Lock Provider Versions

provider "aws" {
  version = "~> 5.0"
  region  = "us-east-1"
}

Locking provider versions ensures consistent behavior across teams and CI/CD pipelines.

Terraform Commands Cheat Sheet: Modules

Modules are reusable building blocks for infrastructure.

Use a Module

module "vpc" {
  source = "terraform-aws-modules/vpc/aws"
  version = "3.0.0"
}

Update Modules

terraform get -update

Modules promote reusability and simplify large-scale projects.

Debugging Terraform Commands

Sometimes, debugging is necessary when things go wrong.

Enable Debug Logging

TF_LOG=DEBUG terraform apply

Redirect Logs to File

TF_LOG=DEBUG terraform apply > debug.log

Debugging helps uncover issues in provider communication, state management, or configuration.

Terraform Cheat Sheet: Best Practices

To get the most out of Terraform, follow these best practices:

  1. Use Version Control: Store configurations in Git for collaboration and rollback.
  2. Leverage Workspaces: Manage environments without duplicating code.
  3. Secure State Files: Store remote states in S3, GCS, or Terraform Cloud with locking enabled.
  4. Document Configurations: Use comments and meaningful variable names.
  5. Test in Staging First: Apply configurations in non-production environments before rollout.

Adopting best practices ensures stability, collaboration, and scalability.
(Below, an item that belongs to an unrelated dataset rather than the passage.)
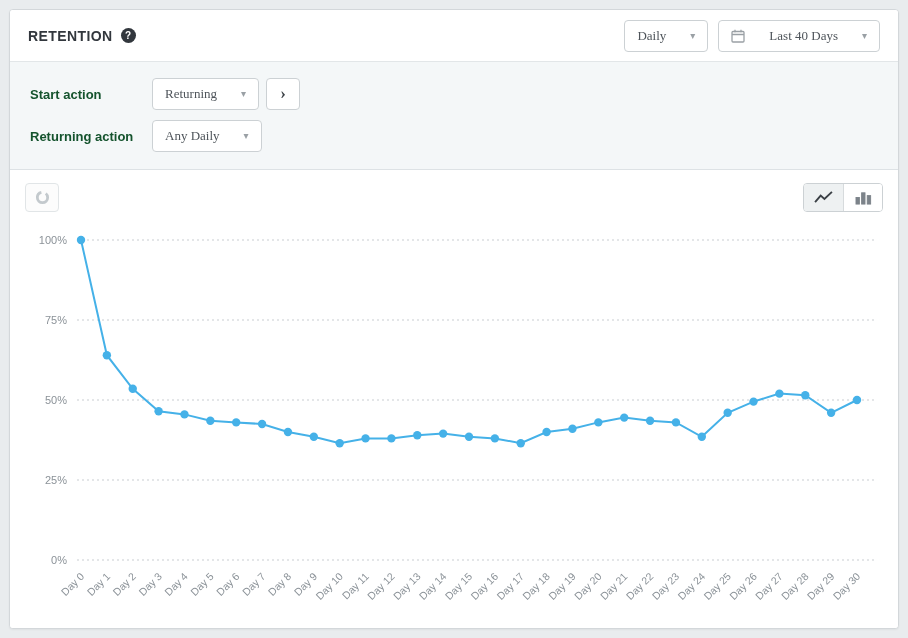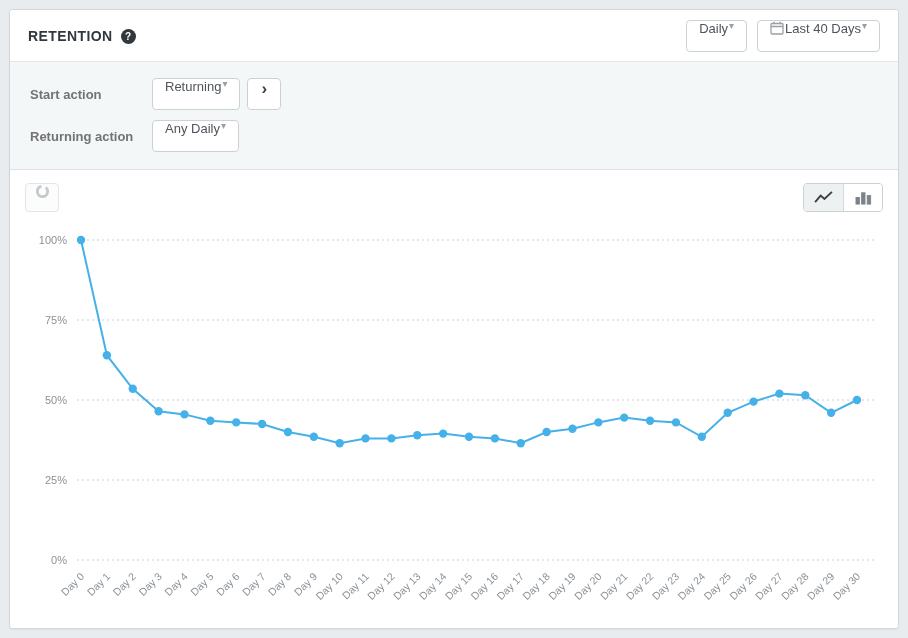"RETENTION" .header-left { align-items: flex-end -> center }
Complete Example: Terraform for AWS EC2

Here’s a simple example of deploying an EC2 instance:

provider "aws" {
  region = "us-east-1"
}

resource "aws_instance" "web" {
  ami           = "ami-12345678"
  instance_type = "t2.micro"

  tags = {
    Name = "TerraformDemo"
  }
}

Commands to Run

terraform init
terraform plan
terraform apply
terraform destroy

This workflow provisions, manages, and tears down the EC2 instance with minimal effort.

FAQ: Terraform Commands Cheat Sheet

1. What is the most important Terraform command?

The most commonly used commands are terraform init, terraform plan, terraform apply, and terraform destroy as they form the core workflow.

2. How can I upgrade Terraform providers?

Run terraform init -upgrade to update provider plugins to the latest versions.

3. Where is the Terraform state file stored?

By default, it’s stored locally as terraform.tfstate, but you can configure remote storage for collaboration.

4. Can I undo Terraform apply?

Terraform does not support an “undo” command. Instead, use terraform destroy to remove applied resources.

5. What is the difference between terraform plan and terraform apply?

terraform plan shows a preview of changes, while terraform apply executes those changes on your infrastructure.